Mis oídos no podían escuchar bien; tal vez querían creer incierto lo que oían. El animador del baile «para niños y adolescentes» pedía a gritos que levantaran la mano los que preferían «la cerveza bien fría y las mujeres bien calientes». De súbito se encendió la alarma en mi cerebro y un montón de preguntas pasó rápidamente por él.
¿Cómo es posible que en un sitio para menores se incite al consumo de bebidas alcohólicas y la música sea la misma que ya se ha hecho habitual en fiestas para adultos? ¿Dónde están los responsables de regular esos espacios de recreación?
La respuesta a esas interrogantes es simple, y pasa por el descontrol, la falta de responsabilidad y la incomprensión de quienes deben velar por que la recreación no sea un medio para deformar a los seres humanos, máxime en una edad tan decisiva como la adolescencia, donde los patrones se arraigan con mayor fuerza y se tornan elementos indisolubles de nuestra vida.
Pensé entonces que estaba en presencia de un fenómeno aislado, hasta que una colega me comentó otro suceso: un domingo llevó a su pequeño a un parque infantil y se sorprendió cuando, al intentar comprarle algo para tomar y comer, solo encontró bebidas para mayores y ni un solo refresco.
A eso sumo lo que ocurre en fiestas estudiantiles. En las últimas que se organizaron en torno al Día del Educador, resonaban en varios centros las vulgaridades de muchas canciones actuales. Atrás parecieron quedar las letras de quienes cantan al amor y a la amistad, las cuales siempre amenizaron para bien las actividades de los escolares.
Sin entrar a responsabilizar a ciertas piezas de reguetón o salsa por esta avalancha de mal gusto e indecencia —a fin de cuentas, son sus autores los responsables de su mal ganado prestigio—, creo que la familia —en primer lugar— así como los educadores, trabajadores de la cultura y demás actores de la sociedad, deberían detenerse un instante y analizar qué le brindan a los jóvenes y qué les aportan. Quizá hoy no parezcan alarmantes estas letras, pero lo serán dentro de unos años, cuando percibamos que hemos condenado a toda una generación a la chabacanería, al desprecio a la mujer, a la banalidad y a la fanfarronería, a más de haber entronizado patrones melódicos y de contenido que niegan la tradición de espiritualidad que siempre ha signado a la verdadera música hecha en nuestro país.
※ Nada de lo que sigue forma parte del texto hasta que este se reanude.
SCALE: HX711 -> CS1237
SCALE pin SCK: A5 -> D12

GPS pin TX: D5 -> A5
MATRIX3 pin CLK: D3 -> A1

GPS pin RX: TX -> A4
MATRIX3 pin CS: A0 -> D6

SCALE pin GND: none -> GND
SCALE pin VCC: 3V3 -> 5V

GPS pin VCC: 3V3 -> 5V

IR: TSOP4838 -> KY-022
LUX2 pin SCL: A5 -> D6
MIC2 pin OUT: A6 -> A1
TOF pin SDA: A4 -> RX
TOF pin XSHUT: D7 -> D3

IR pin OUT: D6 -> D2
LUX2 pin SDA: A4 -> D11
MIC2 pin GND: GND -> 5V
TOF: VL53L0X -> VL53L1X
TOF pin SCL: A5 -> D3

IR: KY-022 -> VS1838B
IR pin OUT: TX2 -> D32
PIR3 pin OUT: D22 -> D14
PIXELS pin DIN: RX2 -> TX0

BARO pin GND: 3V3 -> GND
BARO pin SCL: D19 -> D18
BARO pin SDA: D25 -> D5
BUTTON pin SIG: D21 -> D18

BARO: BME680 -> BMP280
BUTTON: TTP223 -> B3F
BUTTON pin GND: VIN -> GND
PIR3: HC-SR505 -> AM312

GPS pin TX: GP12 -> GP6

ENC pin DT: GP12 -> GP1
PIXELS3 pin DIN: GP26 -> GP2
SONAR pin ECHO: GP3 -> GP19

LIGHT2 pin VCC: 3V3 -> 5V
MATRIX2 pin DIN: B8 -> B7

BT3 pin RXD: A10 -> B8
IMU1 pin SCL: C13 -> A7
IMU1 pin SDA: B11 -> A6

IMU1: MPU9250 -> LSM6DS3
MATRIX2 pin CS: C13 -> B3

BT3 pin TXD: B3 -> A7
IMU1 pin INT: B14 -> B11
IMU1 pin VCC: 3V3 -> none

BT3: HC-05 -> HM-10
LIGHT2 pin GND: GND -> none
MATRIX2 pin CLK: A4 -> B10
Si nuestra Revolución privilegió tanto el acceso a la enseñanza, a la educación, para formar hombres y mujeres integrales, entonces nadie tiene el derecho de dar por válidas esas muestras de incivilidad que llegan hasta el pueblo en espacios que, contradictoriamente, han surgido para reverenciarlo y catapultarlo a la cultura.
Que el reguetón existe —vuelvo a él porque está en el centro de la polémica, no porque sea el único que genera expresiones chabacanas— es un hecho innegable. Que gusta a buena parte de los jóvenes, también; pero puede ser una música sana, sin ofensas ni exhibicionismo.
Si logran propuestas de este tipo divulguémoslas —por qué no—, mas no nos hagamos eco de ¿productos? que no aportan nada positivo. Aunque nadie puede regular lo que un individuo consume en casa, al menos las instituciones y organismos sí pueden tomar medidas para irradiar solo materiales de calidad.